_Action item 1_
In the forum thread on an unpaid debt, why does angel1888 favor selling the debt over pursuing it? Answer in one to three sentences.

Provided passage: Begin

We have the forms for small claims and it does look straightforward and have been advised we would be able to get the money off him - its just the small (!) matter of him reckoning we owe him £2500.  I know he is the type that would send someone round to threaten us and last time we had our IUI (just before the proceedure) someone phoned us threatening us that if we didnt settle up their over inflated invoice they would be round - we came to an agreement mainly because I was so stressed about the impending IUI!!  I know it sounds really pathetic but I am so tempted to just write it off as a bad experience and not have to endure the stress of it.  I got his letter this morning and it triggered my anxiety and I just dont want to have to deal with anymore stress   as I am really nervous about the IVF and other stuff and am trying to decide if its worth persuing the debt or accepting that our health and tx is more important (which obviously is) but lose the money.  I would never think of not paying someone for a job done properly and honestly.  Cant believe how some companies operate and their attitudes!


----------



## Anthony Reid (Jan 1, 2002)

This might also be useful to read : 
http://www.businesslink.gov.uk/bdotg/action/detail?type=RESOURCES&itemId=1073792176
/links


----------



## Libeth (Jul 17, 2007)

Hi Tony = thanks for the link  - I am going to get my DH onto looking into it in more detail - going to let him deal with the stress of it!!

Sallwags - thanks for the info - we do have all the evidence and he is using bullying tactics so like you say we would probably be in with a good case.


----------



## angel1888 (Oct 19, 2004)

Sorry this man is so nasty!

I think Tony has come up with a great plan of action - sell the debt!  Normally I would encourage you to pursue this, but if you are worried about your health then selling the debt may be a way of getting some money back and getting rid of the problem.  

That said, this probably won't be the last time that a customer refuses to pay - unfortunately it is just part of running a business and it is worth establishing proper procedures to deal with it.  However, threats of violence are not the norm!  Make sure DH notes the time and content of these phonecalls and if there are any more threats, call the police.  That should take the wind out of his sails!

Sorry you are having to deal with this on top of treatment.

A xx


----------

Provided passage: End
Data shown: Begin

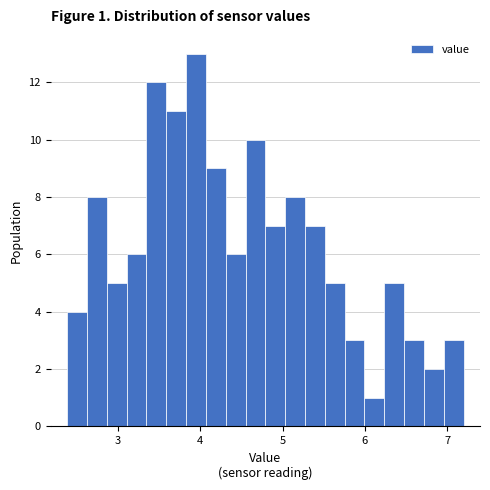

Read against the x-axis, roughly where is the centre of the tallest bar?

3.9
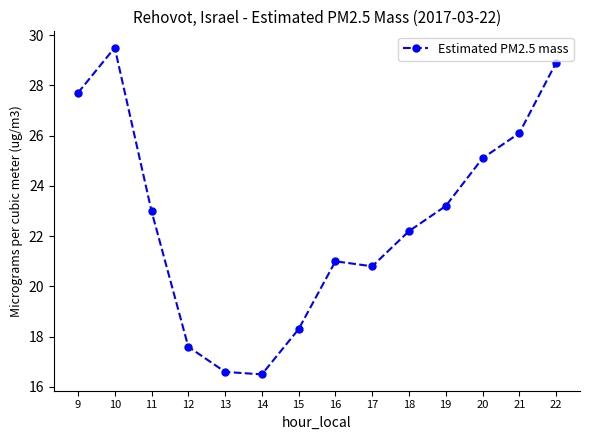

How many categories are shown in the chart?

14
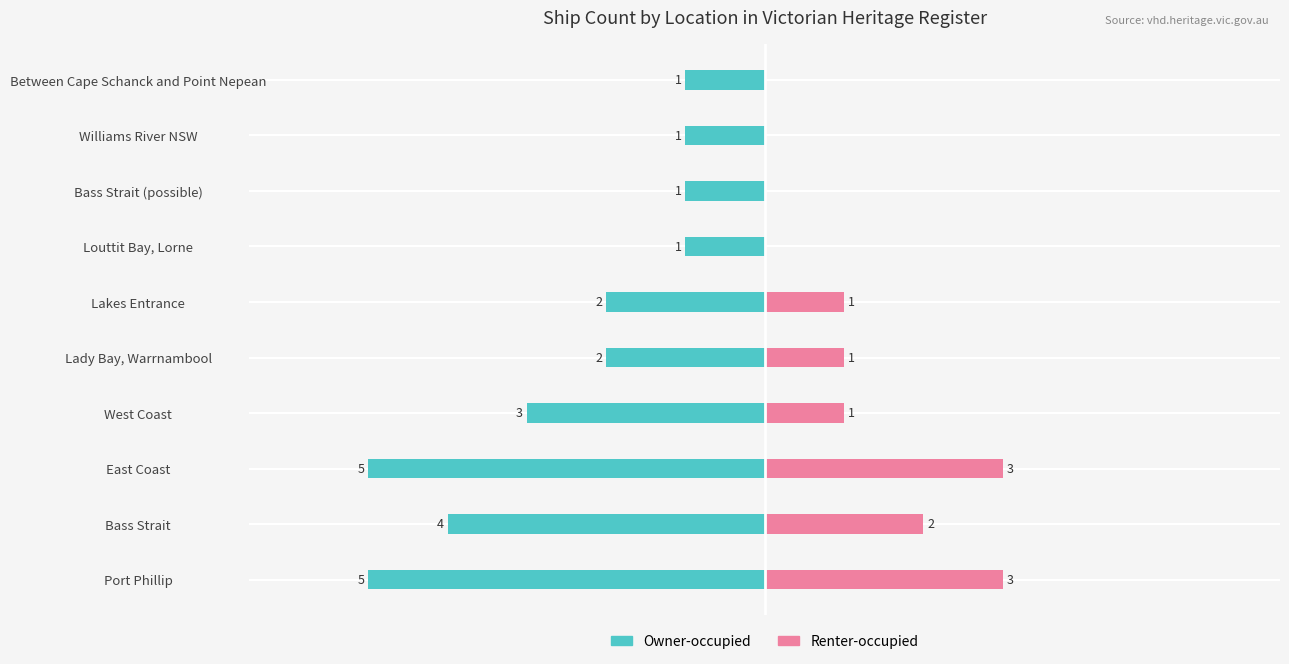

Reading left to right, what are all the values shown in this chart?

Owner-occupied: -5	-4	-5	-3	-2	-2	-1	-1	-1	-1
Renter-occupied: 3	2	3	1	1	1	0	0	0	0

Data shown: End

_Action item 2_
Duplicate the entire listing above line for line, leaving the pictures out of your answer.

_Answer box 1_
angel1888 would normally encourage pursuing the debt. Given the worry about health, however, selling it may be a way to get some money back while getting rid of the problem.

_Answer box 2_
Read against the x-axis, roughly where is the centre of the tallest bar?

3.9

How many categories are shown in the chart?

14

Reading left to right, what are all the values shown in this chart?

Owner-occupied: -5	-4	-5	-3	-2	-2	-1	-1	-1	-1
Renter-occupied: 3	2	3	1	1	1	0	0	0	0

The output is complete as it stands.